Diminishing returns after round two or three of refinement. This matches basic information theory more than it matches specific model capabilities. The first revision captures the obvious gaps; subsequent rounds polish noise.
Start simple, add complexity only when measured gains justify it. Anthropic’s own engineering guidance says this. Google’s agent patterns say this. The production deployment data says this. The most reliable agent systems are the ones that add multi-agent orchestration only where single-agent demonstrably fails. On SWE-bench, the scaffold — prompts, tools, context management — explains as much variance as the model tier.

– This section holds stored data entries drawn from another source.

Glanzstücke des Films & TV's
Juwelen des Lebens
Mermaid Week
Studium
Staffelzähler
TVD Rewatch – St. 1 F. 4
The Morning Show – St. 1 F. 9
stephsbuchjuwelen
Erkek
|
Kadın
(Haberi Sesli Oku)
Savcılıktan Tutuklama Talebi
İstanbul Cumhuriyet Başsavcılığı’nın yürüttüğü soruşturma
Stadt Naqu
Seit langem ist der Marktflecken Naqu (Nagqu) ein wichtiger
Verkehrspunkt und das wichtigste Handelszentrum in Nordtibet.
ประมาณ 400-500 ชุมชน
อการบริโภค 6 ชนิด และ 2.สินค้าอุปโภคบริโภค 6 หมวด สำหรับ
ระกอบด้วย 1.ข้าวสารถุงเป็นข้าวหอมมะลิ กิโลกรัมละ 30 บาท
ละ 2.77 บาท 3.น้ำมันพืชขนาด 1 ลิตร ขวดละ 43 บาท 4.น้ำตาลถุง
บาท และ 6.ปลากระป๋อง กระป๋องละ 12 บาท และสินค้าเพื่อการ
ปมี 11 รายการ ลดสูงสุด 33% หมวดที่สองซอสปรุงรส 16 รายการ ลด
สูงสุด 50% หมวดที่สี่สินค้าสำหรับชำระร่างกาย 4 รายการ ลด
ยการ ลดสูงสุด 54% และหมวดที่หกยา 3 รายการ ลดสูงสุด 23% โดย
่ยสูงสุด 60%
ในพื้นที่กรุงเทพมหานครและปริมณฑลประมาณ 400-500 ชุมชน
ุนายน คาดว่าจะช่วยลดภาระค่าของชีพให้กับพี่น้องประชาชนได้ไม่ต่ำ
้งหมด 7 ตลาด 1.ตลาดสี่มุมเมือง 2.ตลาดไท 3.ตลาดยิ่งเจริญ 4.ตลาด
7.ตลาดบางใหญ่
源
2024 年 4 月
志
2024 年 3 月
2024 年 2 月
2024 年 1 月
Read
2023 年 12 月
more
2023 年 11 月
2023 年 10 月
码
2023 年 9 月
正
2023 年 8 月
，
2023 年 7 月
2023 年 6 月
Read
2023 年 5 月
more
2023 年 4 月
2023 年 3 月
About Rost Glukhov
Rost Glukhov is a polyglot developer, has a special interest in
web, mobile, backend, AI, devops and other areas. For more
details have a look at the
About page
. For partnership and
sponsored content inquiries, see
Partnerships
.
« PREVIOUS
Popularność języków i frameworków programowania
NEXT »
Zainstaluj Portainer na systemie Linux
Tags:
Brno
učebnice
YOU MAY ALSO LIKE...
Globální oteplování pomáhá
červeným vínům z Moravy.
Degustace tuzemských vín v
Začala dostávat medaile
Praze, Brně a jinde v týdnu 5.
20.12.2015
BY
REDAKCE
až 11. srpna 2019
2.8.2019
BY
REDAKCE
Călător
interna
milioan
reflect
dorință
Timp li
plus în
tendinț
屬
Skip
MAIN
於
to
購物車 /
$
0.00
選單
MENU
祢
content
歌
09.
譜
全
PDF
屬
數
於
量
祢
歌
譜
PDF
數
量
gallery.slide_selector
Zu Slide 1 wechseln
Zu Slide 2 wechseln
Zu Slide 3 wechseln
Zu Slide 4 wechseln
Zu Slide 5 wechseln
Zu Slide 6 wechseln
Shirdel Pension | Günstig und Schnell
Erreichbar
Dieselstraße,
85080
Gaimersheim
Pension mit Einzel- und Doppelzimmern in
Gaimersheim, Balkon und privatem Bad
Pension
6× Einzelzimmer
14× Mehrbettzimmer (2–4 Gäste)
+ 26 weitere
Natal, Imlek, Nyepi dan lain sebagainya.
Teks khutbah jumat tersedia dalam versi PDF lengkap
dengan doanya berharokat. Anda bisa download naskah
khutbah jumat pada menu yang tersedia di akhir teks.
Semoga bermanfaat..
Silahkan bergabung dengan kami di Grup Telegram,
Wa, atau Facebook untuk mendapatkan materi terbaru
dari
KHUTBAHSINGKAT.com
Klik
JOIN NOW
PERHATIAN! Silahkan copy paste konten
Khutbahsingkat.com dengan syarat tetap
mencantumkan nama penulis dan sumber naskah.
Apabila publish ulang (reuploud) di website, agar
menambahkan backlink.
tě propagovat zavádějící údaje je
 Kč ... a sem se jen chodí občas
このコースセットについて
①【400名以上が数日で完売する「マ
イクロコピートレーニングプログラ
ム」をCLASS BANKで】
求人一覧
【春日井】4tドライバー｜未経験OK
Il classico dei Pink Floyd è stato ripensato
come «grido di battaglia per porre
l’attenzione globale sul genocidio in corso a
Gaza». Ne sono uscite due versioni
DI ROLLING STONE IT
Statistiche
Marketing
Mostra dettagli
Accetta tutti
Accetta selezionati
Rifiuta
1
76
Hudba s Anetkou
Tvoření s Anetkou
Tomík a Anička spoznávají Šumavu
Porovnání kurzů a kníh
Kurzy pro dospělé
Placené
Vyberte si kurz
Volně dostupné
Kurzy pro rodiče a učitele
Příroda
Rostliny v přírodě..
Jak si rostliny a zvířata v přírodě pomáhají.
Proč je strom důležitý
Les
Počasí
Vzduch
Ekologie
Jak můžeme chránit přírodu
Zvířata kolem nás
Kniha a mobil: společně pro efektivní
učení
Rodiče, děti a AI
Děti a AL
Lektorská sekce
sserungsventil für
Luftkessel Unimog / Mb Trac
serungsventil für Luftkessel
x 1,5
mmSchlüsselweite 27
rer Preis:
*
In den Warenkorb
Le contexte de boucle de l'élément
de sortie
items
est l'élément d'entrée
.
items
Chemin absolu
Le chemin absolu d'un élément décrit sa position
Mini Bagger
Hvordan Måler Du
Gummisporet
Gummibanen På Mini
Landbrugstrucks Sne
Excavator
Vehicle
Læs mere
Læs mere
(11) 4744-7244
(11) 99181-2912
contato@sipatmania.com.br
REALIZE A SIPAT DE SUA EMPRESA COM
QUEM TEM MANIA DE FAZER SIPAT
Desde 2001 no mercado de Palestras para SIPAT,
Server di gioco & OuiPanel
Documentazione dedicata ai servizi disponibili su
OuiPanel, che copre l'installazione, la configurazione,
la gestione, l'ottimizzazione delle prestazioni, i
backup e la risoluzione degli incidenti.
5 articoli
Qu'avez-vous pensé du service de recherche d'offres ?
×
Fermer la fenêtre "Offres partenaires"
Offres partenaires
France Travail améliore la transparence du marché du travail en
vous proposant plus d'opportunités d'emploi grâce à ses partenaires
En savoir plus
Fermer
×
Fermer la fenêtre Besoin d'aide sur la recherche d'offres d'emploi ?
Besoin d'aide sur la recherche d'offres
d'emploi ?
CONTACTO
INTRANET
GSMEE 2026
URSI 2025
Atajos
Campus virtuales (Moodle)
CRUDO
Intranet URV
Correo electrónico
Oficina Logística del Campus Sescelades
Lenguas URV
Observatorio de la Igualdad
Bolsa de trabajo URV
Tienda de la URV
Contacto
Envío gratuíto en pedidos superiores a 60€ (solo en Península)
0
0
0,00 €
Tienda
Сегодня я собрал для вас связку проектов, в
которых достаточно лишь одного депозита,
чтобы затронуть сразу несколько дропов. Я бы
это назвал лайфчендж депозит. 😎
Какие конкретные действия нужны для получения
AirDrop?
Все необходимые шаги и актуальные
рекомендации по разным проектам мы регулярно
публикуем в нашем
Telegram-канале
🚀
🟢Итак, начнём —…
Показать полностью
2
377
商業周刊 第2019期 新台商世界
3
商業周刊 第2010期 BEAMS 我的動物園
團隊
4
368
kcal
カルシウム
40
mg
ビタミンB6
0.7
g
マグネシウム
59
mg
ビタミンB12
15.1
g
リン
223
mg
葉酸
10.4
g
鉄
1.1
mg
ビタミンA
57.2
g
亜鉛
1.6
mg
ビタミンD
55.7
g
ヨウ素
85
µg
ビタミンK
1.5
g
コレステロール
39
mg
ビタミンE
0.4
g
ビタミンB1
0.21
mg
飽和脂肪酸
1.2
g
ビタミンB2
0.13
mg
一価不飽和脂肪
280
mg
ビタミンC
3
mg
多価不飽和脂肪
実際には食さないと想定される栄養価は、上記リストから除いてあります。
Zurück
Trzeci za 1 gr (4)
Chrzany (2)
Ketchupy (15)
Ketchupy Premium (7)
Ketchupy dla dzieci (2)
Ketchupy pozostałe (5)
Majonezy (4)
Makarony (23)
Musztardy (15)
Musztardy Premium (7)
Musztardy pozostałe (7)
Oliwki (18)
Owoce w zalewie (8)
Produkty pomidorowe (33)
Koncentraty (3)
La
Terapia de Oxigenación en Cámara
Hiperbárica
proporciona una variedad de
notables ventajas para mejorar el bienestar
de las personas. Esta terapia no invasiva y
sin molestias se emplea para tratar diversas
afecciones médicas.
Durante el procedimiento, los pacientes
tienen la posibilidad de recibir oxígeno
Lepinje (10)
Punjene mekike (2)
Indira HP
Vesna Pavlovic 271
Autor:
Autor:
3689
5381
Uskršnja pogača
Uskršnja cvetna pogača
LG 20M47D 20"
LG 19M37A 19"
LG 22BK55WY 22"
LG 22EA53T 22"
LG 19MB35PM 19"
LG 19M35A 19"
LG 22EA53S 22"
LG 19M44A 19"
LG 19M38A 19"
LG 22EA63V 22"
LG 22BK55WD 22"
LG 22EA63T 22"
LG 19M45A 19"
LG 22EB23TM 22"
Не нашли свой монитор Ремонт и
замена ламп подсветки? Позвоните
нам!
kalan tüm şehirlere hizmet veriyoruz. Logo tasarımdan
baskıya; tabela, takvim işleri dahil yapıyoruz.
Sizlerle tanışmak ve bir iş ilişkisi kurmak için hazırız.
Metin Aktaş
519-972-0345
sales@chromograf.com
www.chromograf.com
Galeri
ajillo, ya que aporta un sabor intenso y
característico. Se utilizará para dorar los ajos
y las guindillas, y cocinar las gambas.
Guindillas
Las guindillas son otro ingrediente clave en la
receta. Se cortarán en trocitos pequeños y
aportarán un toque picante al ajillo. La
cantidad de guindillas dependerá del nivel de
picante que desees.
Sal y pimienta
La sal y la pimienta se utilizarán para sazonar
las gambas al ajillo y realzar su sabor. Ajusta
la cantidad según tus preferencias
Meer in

And the failure mode that kills production systems isn’t model capability. It’s the handoff contracts between agents. Every agent needs explicit, validated input-output schemas. The models are fine; the interfaces between them are where things break.
The honest framing
The gap between what we know and what we need to know is exactly where the value is. No one has published a controlled comparison of all three frontier model families in an identical multi-agent harness. No best-of-N scaling curves for frontier models. The model-family interaction effects are real but come from one paper.
The academic researchers use cheap models because they have academic budgets. The practitioners who could test this on Opus and GPT-5.4 are building products, not writing papers. The AI labs publish impressive demos but not controlled ablations.
If you’re advising organisations on how to build AI agent systems — and these organisations are using frontier models, not Mixtral — the honest answer has two parts. The structural insights transfer: invest in judges, cap your iterations, start simple, design your handoff contracts carefully. But the specific parameters — which model family benefits from which topology, where diversity helps versus hurts, when to go all-frontier versus tiered — those are yours to discover empirically.
The literature gives you the shape. The frontier-specific data gives you the first few data points. The rest is still being written, mostly by people too busy shipping to publish.